Xaprb

Stay curious!

How to implement a queue in SQL

with 21 comments

This article explains how to create a fixed-size FIFO (first-in, first-out) queue in SQL, where rows added after a threshold will cause the oldest row to be deleted. There are several ways to do this, but MERGE on Oracle and DB2, and MySQL’s non-standard extensions to SQL, make an elegant solution easy.

Update a PostgreSQL blogger pointed out the obvious method I missed: triggers! There’s also a really neat PG-specific feature that allows it to work even more elegantly on that platform. Well worth a read. I sometimes wish I worked at a PostgreSQL shop so I could have time to learn as much about it as I’ve learned about MySQL.

Method one: do it with a single query in MySQL

Since I’m most familiar with MySQL, I’ll explain it in detail for MySQL. I’m sure a competent Oracle or DB2 developer can translate it to those platforms.

It is not possible to simultaneously INSERT and DELETE in standard SQL. However, in MySQL it is possible to simultaneously INSERT and UPDATE, with the ON DUPLICATE KEY UPDATE syntax. Another way to do it is with REPLACE, which actually works as a DELETE and INSERT. I’ve written about these before (flexible INSERT and UPDATE statements in MySQL — one of my most popular articles). You may not like them because they’re non-standard, but they’re available. I believe in using what my tools give me.

For these queries to work, you need to let inserts proceed as normal until the limit (say, 5) is reached. After that, new inserts need to create a unique index violation, and then the two-things-at-once functionality of the statement kicks in.

There are probably many ways to do this, but for this article, I’m going to imagine the table as a fixed-size, fixed-order queue. Once the list is full, new inserts “wrap around” and begin again at the bottom, travelling up through the rows one at a time. Each new insert then over-writes an existing row until it reaches the top and wraps around again.

For simplicity’s sake, I’m also going to imagine that nothing ever deletes any rows from this table. That way there’ll be no gaps in the sequence I’ll use to make the wrap-around work.

REQUIREMENT A: In the SQL queue article, condense the paragraph that begins "It is not possible to simultaneously INSERT and DELETE" into a short bulleted list that keeps its main facts.
REQUIREMENT B: According to the SQL queue article, what method did a PostgreSQL blogger point out that had been missed?
The items that come after this point are separate material and unrelated to the SQL queue article.

DATASET CONTENT:
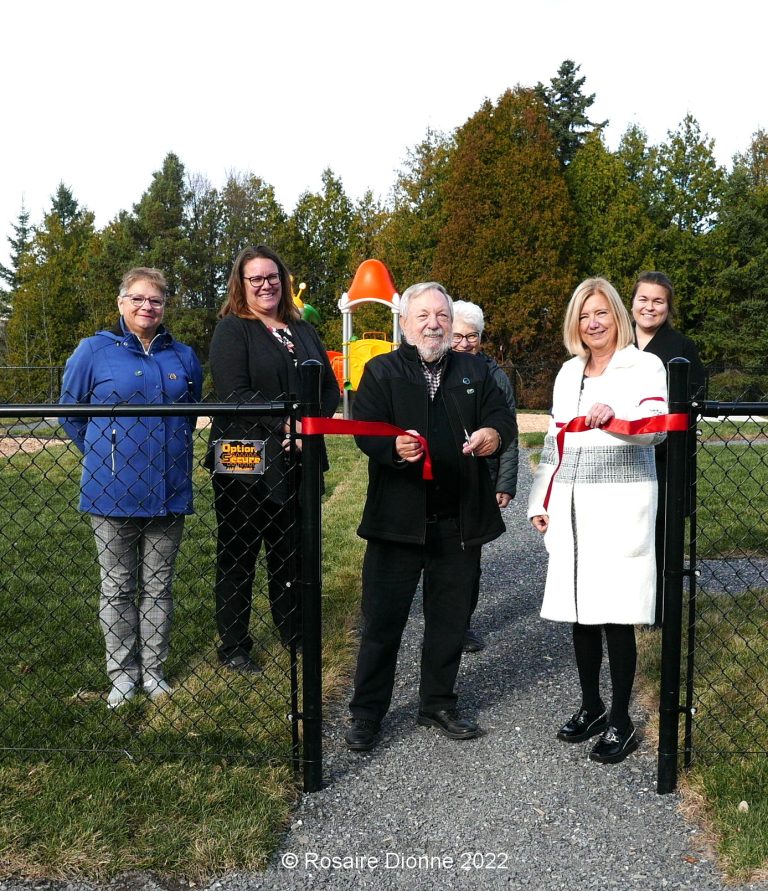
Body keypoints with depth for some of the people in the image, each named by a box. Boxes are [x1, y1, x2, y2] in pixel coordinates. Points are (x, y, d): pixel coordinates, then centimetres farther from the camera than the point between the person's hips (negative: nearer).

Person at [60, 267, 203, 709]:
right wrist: (103, 456, 7)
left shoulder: (183, 356, 7)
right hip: (113, 491, -2)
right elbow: (70, 412, 6)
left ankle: (154, 670, 24)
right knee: (117, 587, 9)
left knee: (158, 586, 11)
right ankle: (123, 672, 22)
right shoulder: (94, 351, -2)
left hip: (169, 491, 3)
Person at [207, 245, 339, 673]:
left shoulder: (303, 330, 15)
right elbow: (234, 394, -15)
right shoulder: (232, 329, -3)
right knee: (238, 555, 6)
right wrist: (285, 422, -20)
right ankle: (233, 646, 17)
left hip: (298, 460, 5)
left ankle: (295, 634, 28)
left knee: (291, 553, 14)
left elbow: (330, 388, 9)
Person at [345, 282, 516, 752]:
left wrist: (495, 435, -20)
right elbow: (365, 431, -8)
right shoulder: (381, 371, 3)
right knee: (383, 618, 4)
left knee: (451, 617, 14)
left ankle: (439, 703, 32)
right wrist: (394, 448, -30)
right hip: (398, 516, -3)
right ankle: (367, 712, 20)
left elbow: (503, 418, 4)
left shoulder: (476, 370, 12)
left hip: (460, 519, 3)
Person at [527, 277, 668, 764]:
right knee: (580, 613, 9)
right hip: (571, 507, 5)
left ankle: (621, 722, 11)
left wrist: (613, 415, -36)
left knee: (615, 615, -3)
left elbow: (657, 425, -16)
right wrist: (541, 502, 15)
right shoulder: (569, 373, 17)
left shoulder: (644, 366, 0)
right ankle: (591, 708, 25)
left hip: (620, 505, -5)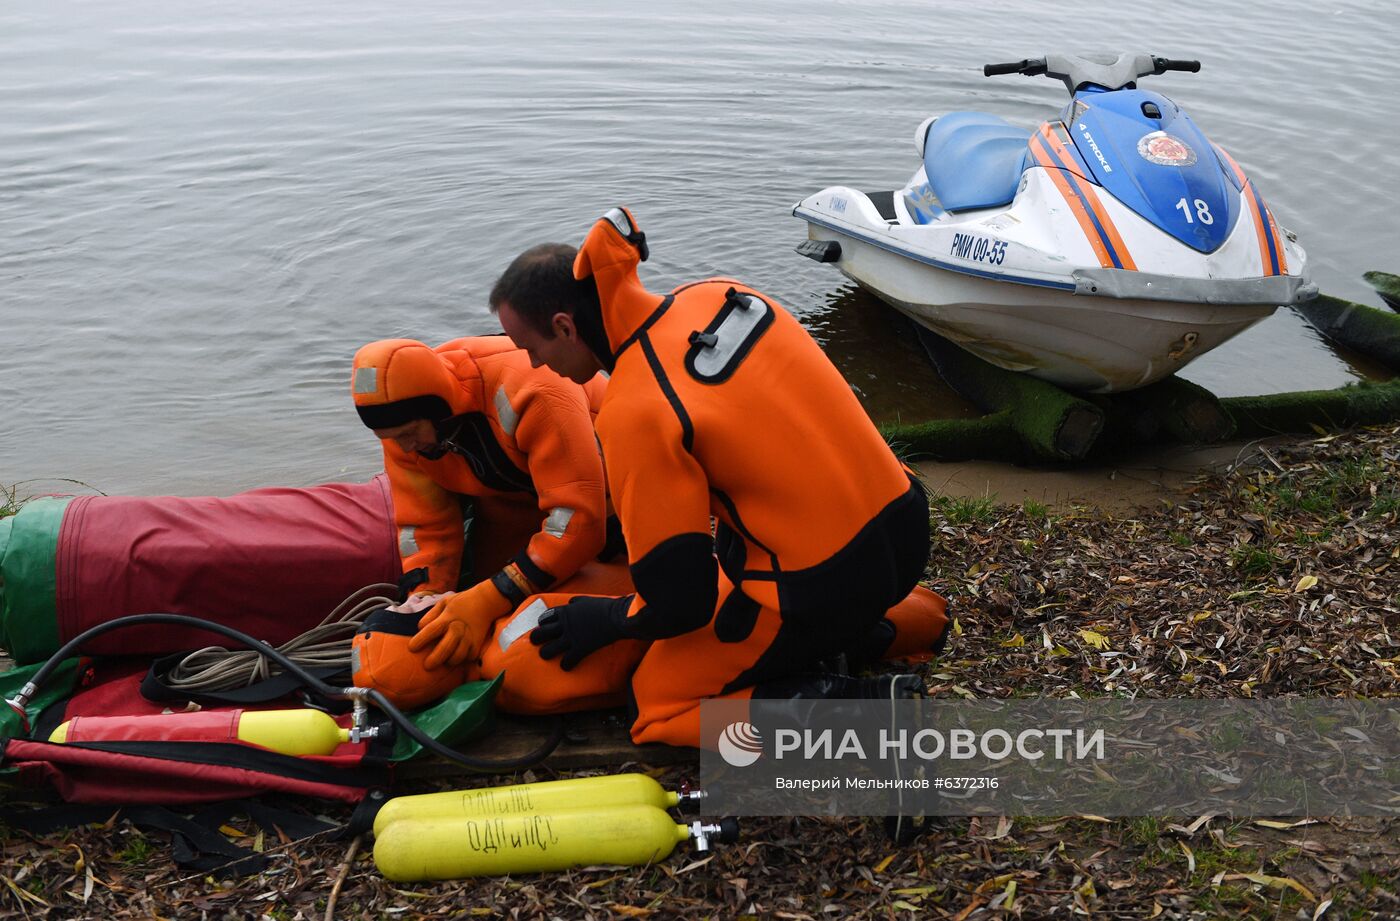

PROBLEM SOLUTION A:
- Standard SQL cannot perform an INSERT and a DELETE at the same time.
- MySQL can INSERT and UPDATE at once through the ON DUPLICATE KEY UPDATE syntax.
- MySQL's REPLACE is another option; it works as a DELETE followed by an INSERT.
- Both are non-standard, but they are available, and the author favors using whatever the tools provide.

PROBLEM SOLUTION B: Triggers.